Proses_Ramón Reventós

The mix is explosive. The prose of Reventós, written in that ‘faltering Catalan, very typical of Barcelona’, as Joan Fuster said, are a strange combination, sometimes poetically fortunate, of the customs of Vilanova and Rusiñol, the humorous and satirical tradition of the popular weeklies, and an extremely particular sensibility, capable of writing beautiful pieces such as ‘The Story of a Summersault’ and bring forward procedures that the Catalan literature would find again with Trabal or Calders. The illustrations of Picasso, for their part, accompany the text with a surprising modesty and delicacy. Surprising, observes Gual, because traditionally Picasso had tended more to approach the texts that he decided to illustrate in a strong sense, without subjecting the drawing or illustration to the narration (as we saw last year, in the case of the illustration of The Metamorphoses of Ovid, focussing on the secondary scenes or in rather transitional moments in the story, leaving aside the scene of the transformations themselves). In the case of Reventós, however, Picasso limits the reach and ambition of the illustrations to a subtle follow up of the story, something that may have something to do with their intimate relation, a friendship that seemed to have accompanied Picasso throughout his life, with the writer.
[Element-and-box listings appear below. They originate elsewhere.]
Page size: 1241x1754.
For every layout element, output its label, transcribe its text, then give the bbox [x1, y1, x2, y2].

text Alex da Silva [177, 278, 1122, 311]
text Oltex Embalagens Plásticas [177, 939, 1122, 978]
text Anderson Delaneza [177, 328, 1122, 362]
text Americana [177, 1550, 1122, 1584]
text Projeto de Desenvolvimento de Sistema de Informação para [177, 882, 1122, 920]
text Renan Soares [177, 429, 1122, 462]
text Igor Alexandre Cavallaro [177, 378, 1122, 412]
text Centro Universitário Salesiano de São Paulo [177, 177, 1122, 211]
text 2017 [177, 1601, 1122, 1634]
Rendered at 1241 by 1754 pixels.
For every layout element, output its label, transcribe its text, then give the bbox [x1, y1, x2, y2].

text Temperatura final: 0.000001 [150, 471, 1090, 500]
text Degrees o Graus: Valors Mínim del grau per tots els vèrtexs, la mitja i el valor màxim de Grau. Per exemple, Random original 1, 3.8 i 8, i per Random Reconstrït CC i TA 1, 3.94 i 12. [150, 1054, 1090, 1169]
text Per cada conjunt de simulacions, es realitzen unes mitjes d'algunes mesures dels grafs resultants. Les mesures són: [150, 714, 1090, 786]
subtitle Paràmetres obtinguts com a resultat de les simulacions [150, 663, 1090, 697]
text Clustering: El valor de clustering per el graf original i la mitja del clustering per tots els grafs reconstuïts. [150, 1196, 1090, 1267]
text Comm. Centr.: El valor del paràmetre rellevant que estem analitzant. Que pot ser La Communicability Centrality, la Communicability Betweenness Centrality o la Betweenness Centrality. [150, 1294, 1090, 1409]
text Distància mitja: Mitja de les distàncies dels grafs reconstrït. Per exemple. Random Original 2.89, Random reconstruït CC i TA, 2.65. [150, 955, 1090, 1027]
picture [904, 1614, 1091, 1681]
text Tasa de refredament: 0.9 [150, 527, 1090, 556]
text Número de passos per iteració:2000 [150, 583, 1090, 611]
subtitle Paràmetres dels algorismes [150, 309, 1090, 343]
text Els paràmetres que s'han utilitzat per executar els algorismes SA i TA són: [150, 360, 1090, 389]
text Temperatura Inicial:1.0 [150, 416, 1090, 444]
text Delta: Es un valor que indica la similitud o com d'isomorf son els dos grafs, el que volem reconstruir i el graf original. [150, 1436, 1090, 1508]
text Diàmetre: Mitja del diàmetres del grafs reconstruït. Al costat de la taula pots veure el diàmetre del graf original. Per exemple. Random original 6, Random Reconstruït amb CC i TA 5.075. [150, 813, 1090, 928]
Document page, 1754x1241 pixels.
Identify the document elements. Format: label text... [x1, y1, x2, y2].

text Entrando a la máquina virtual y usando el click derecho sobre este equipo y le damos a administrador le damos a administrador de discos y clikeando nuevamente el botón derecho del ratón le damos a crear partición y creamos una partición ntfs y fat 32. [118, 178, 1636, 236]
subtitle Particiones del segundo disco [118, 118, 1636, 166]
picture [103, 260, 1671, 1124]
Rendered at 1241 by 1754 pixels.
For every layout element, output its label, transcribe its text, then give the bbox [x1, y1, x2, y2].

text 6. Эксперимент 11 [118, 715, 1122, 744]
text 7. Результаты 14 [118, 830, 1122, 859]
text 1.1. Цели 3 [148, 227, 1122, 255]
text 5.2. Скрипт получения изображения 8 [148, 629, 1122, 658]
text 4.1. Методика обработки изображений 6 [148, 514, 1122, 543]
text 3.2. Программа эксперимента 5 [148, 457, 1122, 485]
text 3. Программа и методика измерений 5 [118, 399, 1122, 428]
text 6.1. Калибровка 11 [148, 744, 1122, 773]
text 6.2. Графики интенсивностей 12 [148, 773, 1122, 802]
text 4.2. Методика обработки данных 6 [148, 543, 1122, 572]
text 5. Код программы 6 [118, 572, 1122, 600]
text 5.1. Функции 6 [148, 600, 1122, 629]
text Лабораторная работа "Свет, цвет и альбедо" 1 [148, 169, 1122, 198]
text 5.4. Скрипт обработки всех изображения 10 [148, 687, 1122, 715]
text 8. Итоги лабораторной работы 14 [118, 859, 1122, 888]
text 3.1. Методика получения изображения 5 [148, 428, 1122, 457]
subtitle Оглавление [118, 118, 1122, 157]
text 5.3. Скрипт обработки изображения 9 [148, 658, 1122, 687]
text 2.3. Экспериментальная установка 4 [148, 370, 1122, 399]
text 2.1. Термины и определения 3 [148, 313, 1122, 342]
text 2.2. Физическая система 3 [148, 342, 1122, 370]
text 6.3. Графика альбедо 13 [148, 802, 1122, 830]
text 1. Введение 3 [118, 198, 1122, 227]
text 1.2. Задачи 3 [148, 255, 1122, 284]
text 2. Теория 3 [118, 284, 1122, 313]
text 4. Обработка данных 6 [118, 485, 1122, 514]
Portrait of Fernande Oliver, Picasso and Ramon Raventós altGuayaba. 1906. Fons Vidal Ventosa. Museu Picasso, Barcelona

Gual offered us an extremely interesting observation: we tend to read Picasso – and the history of his friendships, of his relations, of his various coterie – from the historical point of view that already knows who Picasso is, that is to say, who he was to become, something that makes us situate the painter at the centre of all the dynamics that surrounded him. In the case of the relation with the  Reventós, however, Picasso (who he knew from very young, when he had just arrived in Barcelona) wasn’t anyone yet, and the Reventós were an intense family, very much cultured and interested in everything (obviously, in all the artistic disciplines) and, therefore, a potential catalyser of this uncontainable absorbing capacity of this young man from Malaga. In the case of the relation of Reventós with Picasso, just a final point: in the illustrations of the two stories by Reventós, there appear some centaurs and fauns that Picasso hadn’t drawn before, and that would be deployed, in all their splendour, in the works from the period of Antibes.